Kendall Nordin “draws” in space by stringing clear threads from one wall to another. Each thread stitches through countless tiny squares of transparent acetate dotted with glue. Both acetate and glue cast fairy shadows onto the walls as the acetate glints in the gallery’s lights. (Imagine how effective this would be with the shifting light of the sun.) Instead of drawing illusionary space on a flat surface, Nordin invades the “empty” space of the gallery and brings it alive. This has the inspiriting effect of prayer flags or cloutie rags disseminating good wishes as they wave in the breeze.
Nordin’s two installations are easy to overlook in the midst of the visual and auditory liveliness of the other artists’ works. It’s too bad because these airy sweeps are gentle, uplifting works that quiet the mind and invite a feeling of heightened awareness. There’s an ingenuous elegance in Nordin’s simple materials that she uses to remarkable effect. It’s all about light, shadow and space. You can’t help wishing her work could have been set apart from the rest of the show in some peaceful, sunny corner.

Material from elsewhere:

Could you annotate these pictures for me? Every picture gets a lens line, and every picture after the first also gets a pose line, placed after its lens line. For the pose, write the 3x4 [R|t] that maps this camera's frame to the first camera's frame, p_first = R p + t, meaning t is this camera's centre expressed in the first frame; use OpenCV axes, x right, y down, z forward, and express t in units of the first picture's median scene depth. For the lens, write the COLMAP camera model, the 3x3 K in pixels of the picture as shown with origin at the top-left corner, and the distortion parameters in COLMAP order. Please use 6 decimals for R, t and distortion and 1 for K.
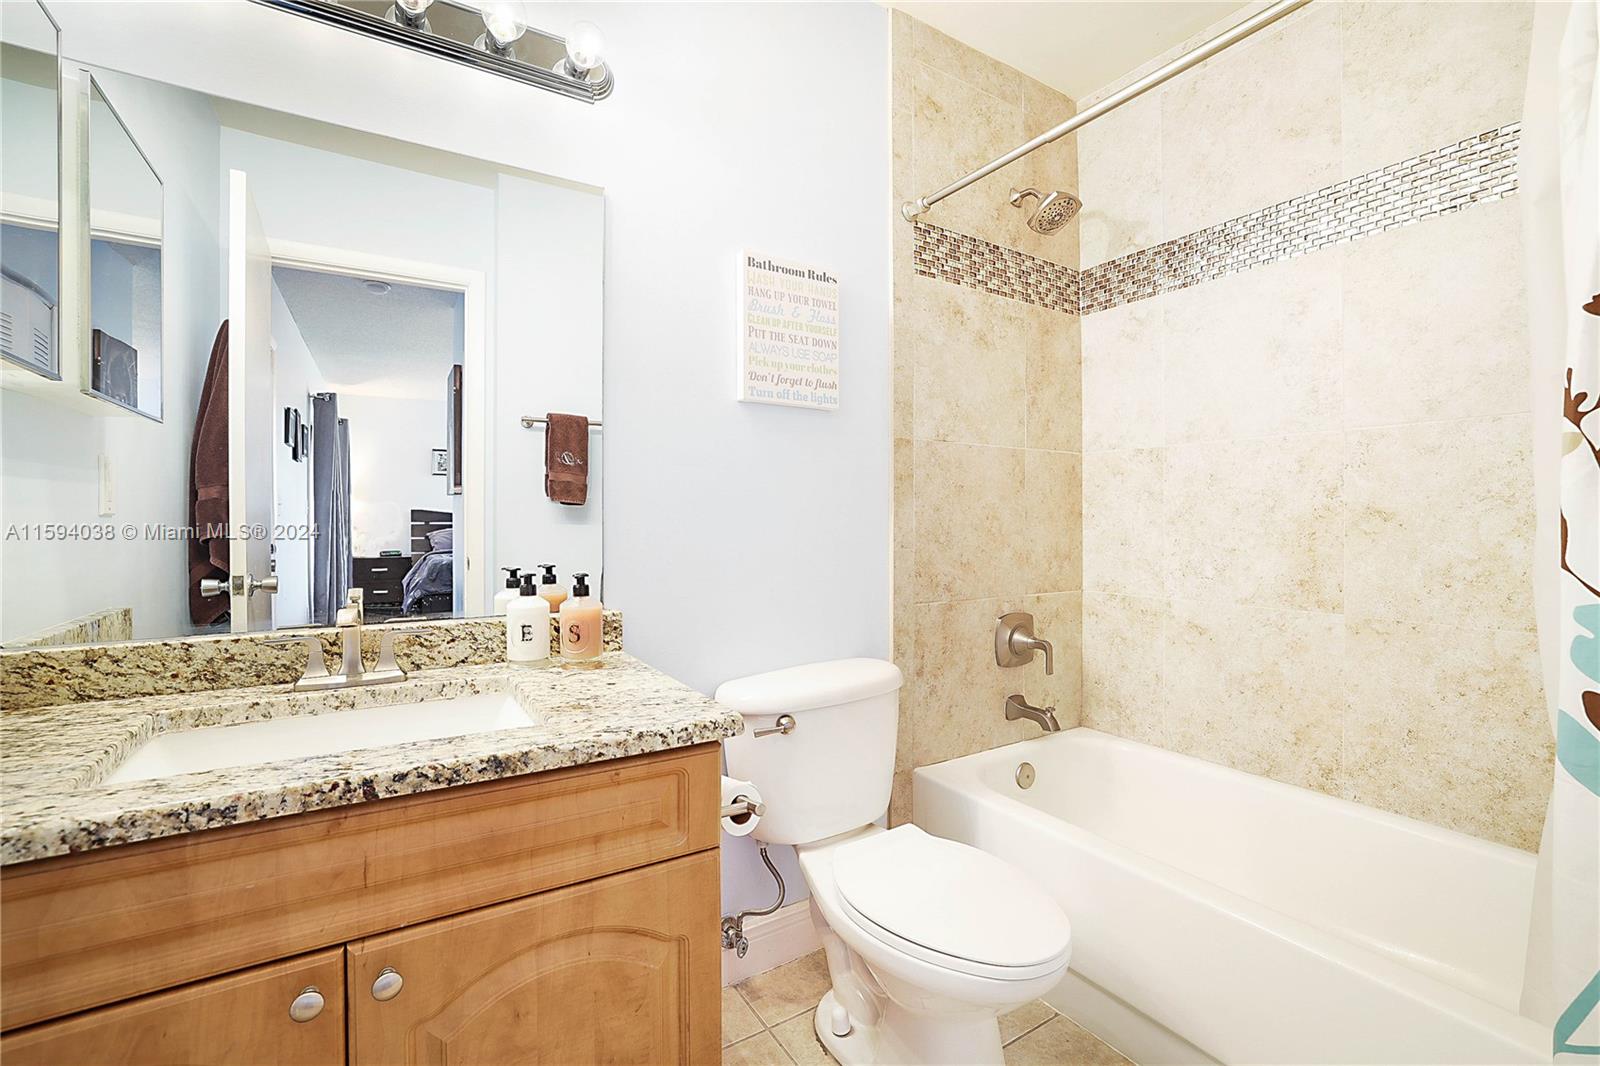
lens RADIAL K [[688.7, 0, 799.7], [0, 688.7, 527.4], [0, 0, 1]] dist [-0.042970, 0.017677]
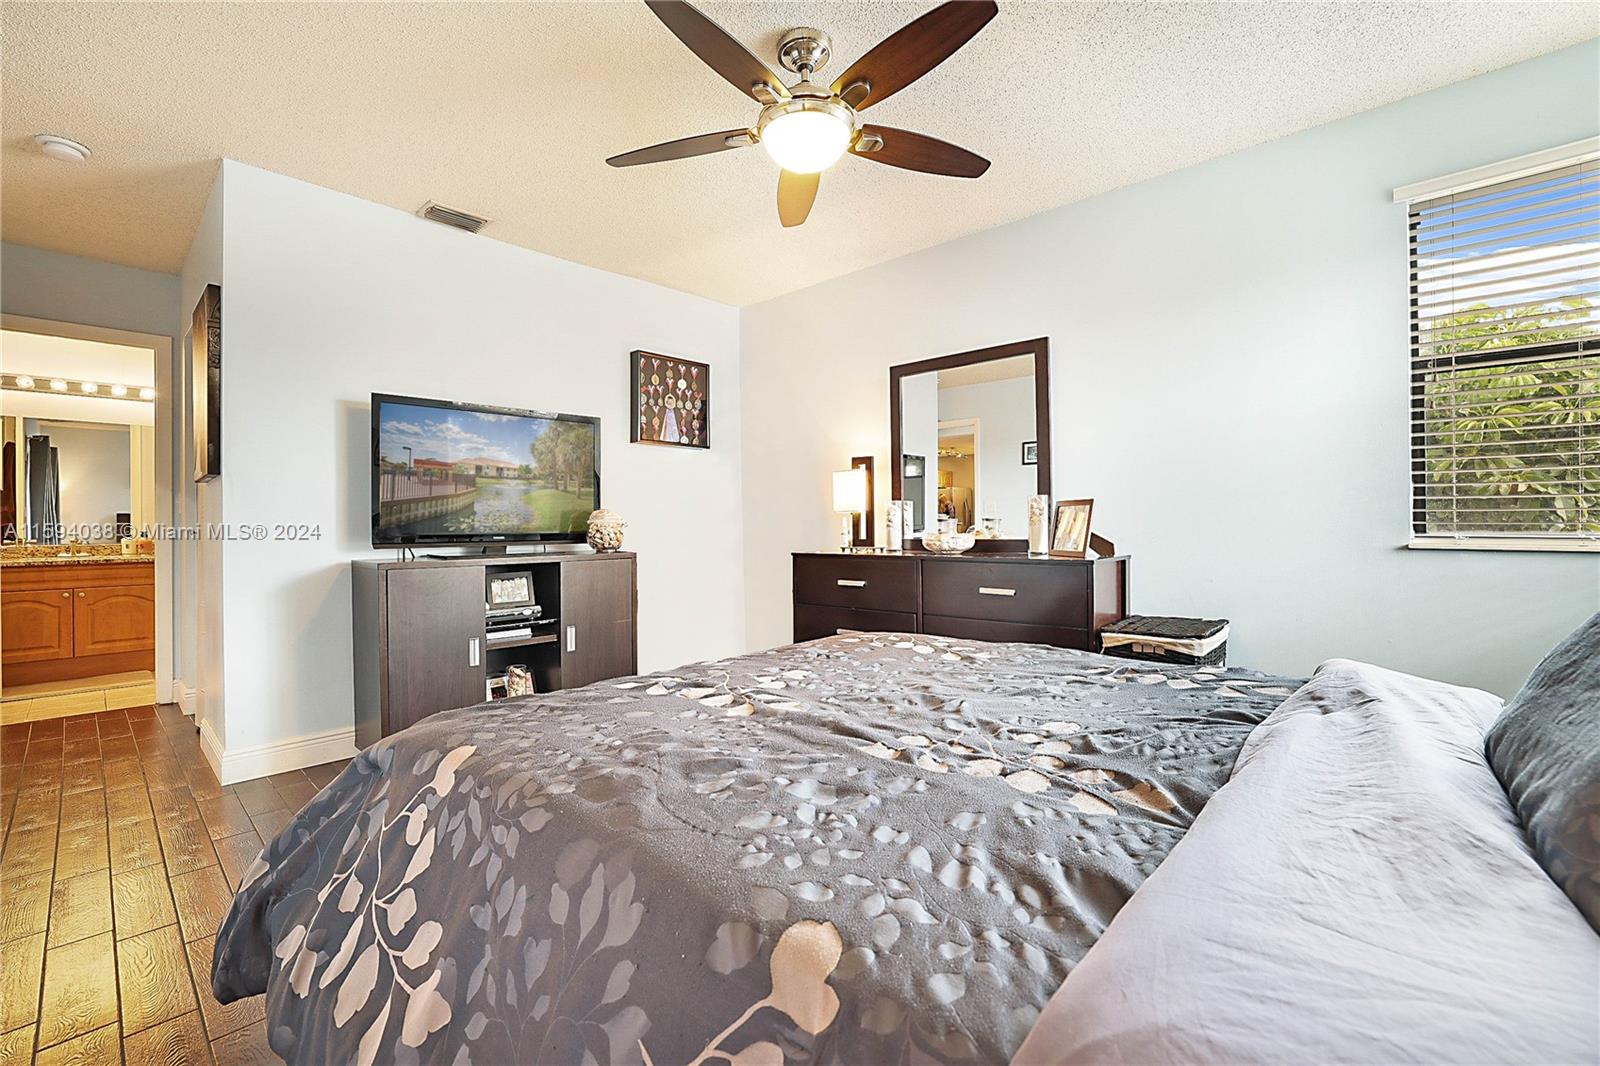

In a sense, it’s the same with all of these artists. There’s so much to take in with each one’s work that you need time to absorb it and turn it over in your mind. Besides their shared disregard for boundaries in method or materials, what they all have in common is an urge toward developing a clearer understanding of how to be fully human in the commotion of everyday contemporary life.
Carla Massoni says
Wow! Thank you Mary for your contribution to the arts – critique and review.
mary wood says
Your essay lures you in to see these mysteries. I think I’ll print it out and bring it with me when I visit the gallery.
Thank you.
A friend of the artist says
Chandi Kelley’s work is actually straight photography, which is part of the intrigue. There is no splicing involved, I am quite certain of it.
-A friend of the artist
Bobbie Chase says
Thank you, Mary, for your beautifully written review of what appears to be an extraordinary exhibit! Your insightful and thoughtful critique should be a part of the show as well!
Carla Massoni says
Just got back from a visit to the Kohl – and Mary’s review proved helpful in my approach to each artist. The informative review opens the mind to the experience of the show and leads to questions I might never have formulated. Sean was on duty and added another element to my enjoyment. Brava! Thank you Washington College for creating yet another venue for art. The Kohl is the cherry on our sundae!